感觉还不是很熟练,来个实例:程序设计要求如下:

1、调用OTCBTC的API,获取所有买家、卖家出价数据

2、涉及的币种有:EOS、ETH、BCH、NEO

3、将获取到的json数据转换成xml格式并保存

4、要求使用多线程

from threading import Thread
import requests
from xml.etree.ElementTree import ElementTree,Element
from queue import Queue

class DownloadThread(Thread):
    '''下载当前某种货币的卖单与买单'''
    def __init__(self,coin_id,queue):
        Thread.__init__(self)
        self.coin_id = coin_id
        self.queue = queue
        self.url = "https://bb.otcbtc.com/api/v2/depth?market=%s&limit=1000"
        self.url %= coin_id

    def download(self,url):
        '''下载json数据,存储为data'''
        response = requests.get(url)
        return response.json()

    def run(self):
        print('downloading %s' % self.coin_id)
        data = self.download(self.url)
        self.queue.put((self.coin_id,data))

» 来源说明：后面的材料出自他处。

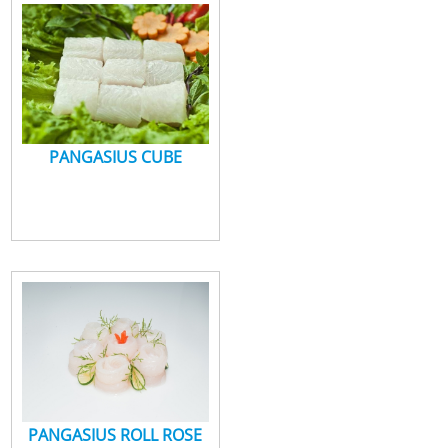
PANGASIUS CUBE
PANGASIUS ROLL ROSE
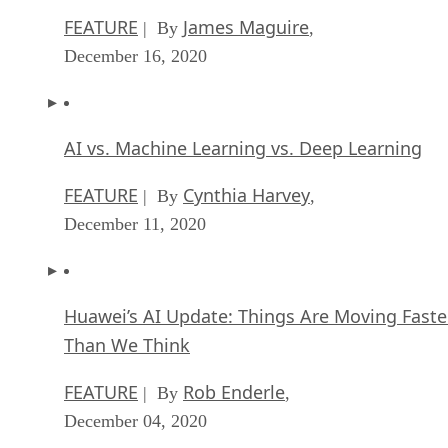
FEATURE
James Maguire
| By
,
December 16, 2020
AI vs. Machine Learning vs. Deep Learning
FEATURE
Cynthia Harvey
| By
,
December 11, 2020
Huawei’s AI Update: Things Are Moving Faste
Than We Think
FEATURE
Rob Enderle
| By
,
December 04, 2020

class ConvertThread(Thread):
    '''把请求响应转化为xml文件'''
    def __init__(self,queue):
        Thread.__init__(self)
        self.queue = queue

    def setchildtree(self,superelement_tag,spec_dict):
        '''
        构建asks tree或者bids tree. superelement_tag是子树的根节点名,
        spec_dict是整个json字符串转换后的python字典
        '''
        e =Element(superelement_tag)
        for list_item in spec_dict[superelement_tag]:
            e1 = Element('item')
            e.append(e1)
            e2_price = Element('price')
            e2_price.text = list_item[0]
            e1.append(e2_price)
            e2_volumn = Element('volumn')
            e2_volumn.text = list_item[1]
            e1.append(e2_volumn)
        return e

    def convert(self,coin_id,spec_dict):
        '''将请求响应body的字典转换为xml文件'''
        root = Element('data')
        e_timestamp = Element('timestamp')
        #必须在xml中把数字变成字符串!否则报错:TypeError: cannot serialize 1530197213 (type int),序列化错误!
        e_timestamp.text = str(spec_dict['timestamp'])
        root.append(e_timestamp)
        asks_childtree = self.setchildtree('asks',spec_dict)
        root.append(asks_childtree)
        bids_childtree = self.setchildtree('bids',spec_dict)
        root.append(bids_childtree)
        et = ElementTree(root)
        et.write('%s.xml' % coin_id)

    def run(self):
        while True:
            #获取队列中已经下载好的数据
            coin_id,data = self.queue.get()
            #判断队列是否已经收到哨符!
            if data == False:
                break
            print('converting %s' % coin_id)
            self.convert(coin_id,data)

if __name__ == '__main__':
    queue = Queue()
    markets = ['eosbtc','ethbtc','bchbtc','neobtc']
    threads = [DownloadThread(market,queue) for market in markets]
    for thread in threads:
        thread.start()
    ct = ConvertThread(queue)
    ct.start()
    #等待所有下载线程完毕
    for thread in threads:
        thread.join()
    #添加终止convert线程的哨符
    queue.put(('xxx',False))

#practice23:线程间事件通知

1、 Event的使用
+ Event.wait与Event.set

from threading import Event,Thread
def f(e):
    print('hello')
    e.wait()
    print('world')

e = Event()
t = Thread(target=f,args=(e,))
t.start()

python3练习题:并发编程(21-25)_第4张图片

可以看出,e.wait方法相当于阻塞函数,阻塞程序继续执行,直到等到触发信号e.set()

从运行框可以看出,程序并未执行完。

from threading import Event,Thread
def f(e):
    print('hello')
    e.wait()
    print('world')

e = Event()
t = Thread(target=f,args=(e,))
t.start()
e.set()

由于e.set(),线程被触发继续执行,程序最后运行完退出。

python3练习题:并发编程(21-25)_第5张图片

  • Event.clear()

Event对象调用一对wait/set方法后就不能再次调用这对方法了,若想再次调用,必须先对Event对象调用clear方法!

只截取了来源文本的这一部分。